Sunday, 4 September 2016

Living without Mod Cons part 5

For most of their time in Winnipeg, Harold Chambers worked as an accountant for the White Star Line. With the severe contraction of the economy during the Depression, business dropped off and by July of 1934 Harold was on a ship back to England. His wife and daughter followed in October of that year.  

For Harold it was a return to the country of his birth, for his wife and daughter it would have been a brand new experience. To make life more complicated, jobs were hard to come by and some of the modern conveniences they had been used to in Canada were not widely available in Britain. It must have been more difficult for my grandmother, May, than most. In later life I know she was a stickler for the way things should be done. When they got to England her husband became a newsagent with his own shop which shared its address with their residence. How did May feel about living above the shop?
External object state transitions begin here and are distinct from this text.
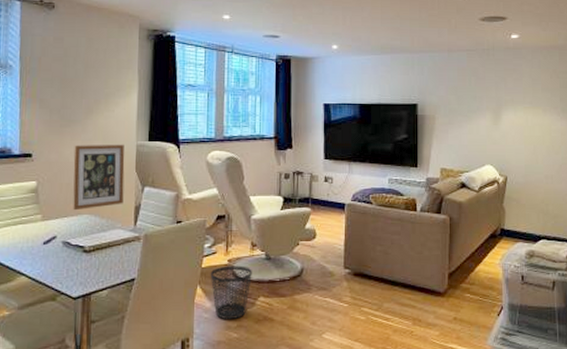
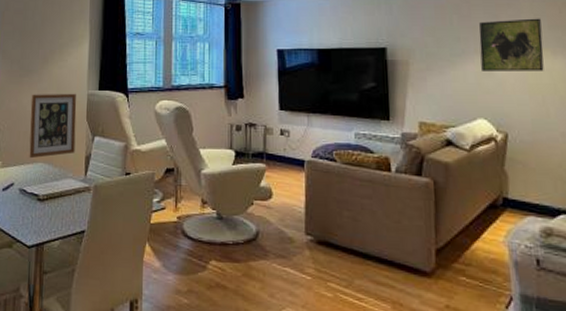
wastebasket: present [210,265,252,319] -> none [159,223,203,283]
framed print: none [490,82,537,126] -> present [479,18,544,71]

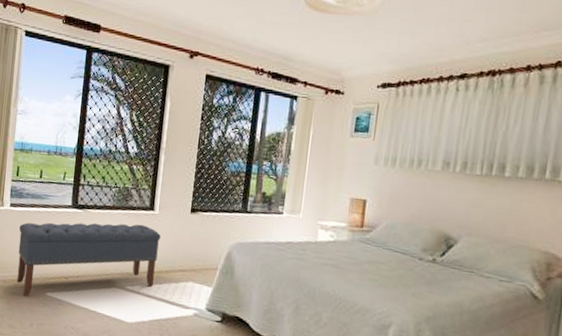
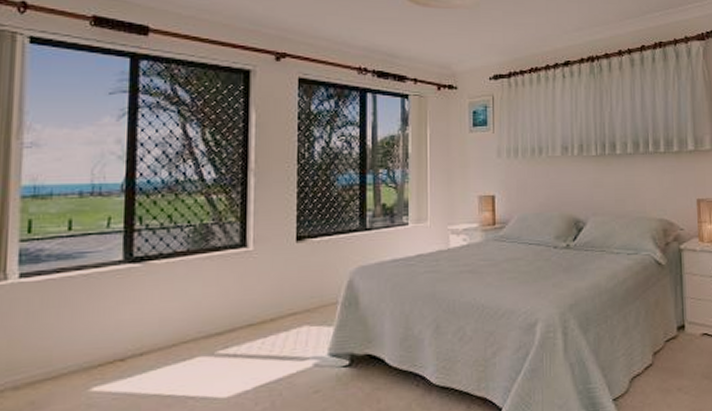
bench: present [16,222,161,296] -> none [37,267,259,401]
180 Shooter's Hill Road, Blackheath in 2015

At least it would have been handy to the shops where she would have needed to buy daily provisions because there would have been no refrigerator. It is most likely that May had a gas cooker and a sink with running water in the kitchen. Hot water would have come from a coal or coke fueled boiler and heat would have been provided by fireplaces were coke was also burnt.  It is unlikely that many improvements would have been possible to their home above the shop on Shooter’s Hill Road as they lived there from 1935 to 1948; from the poverty of the depression to the make do and mend era of WWII.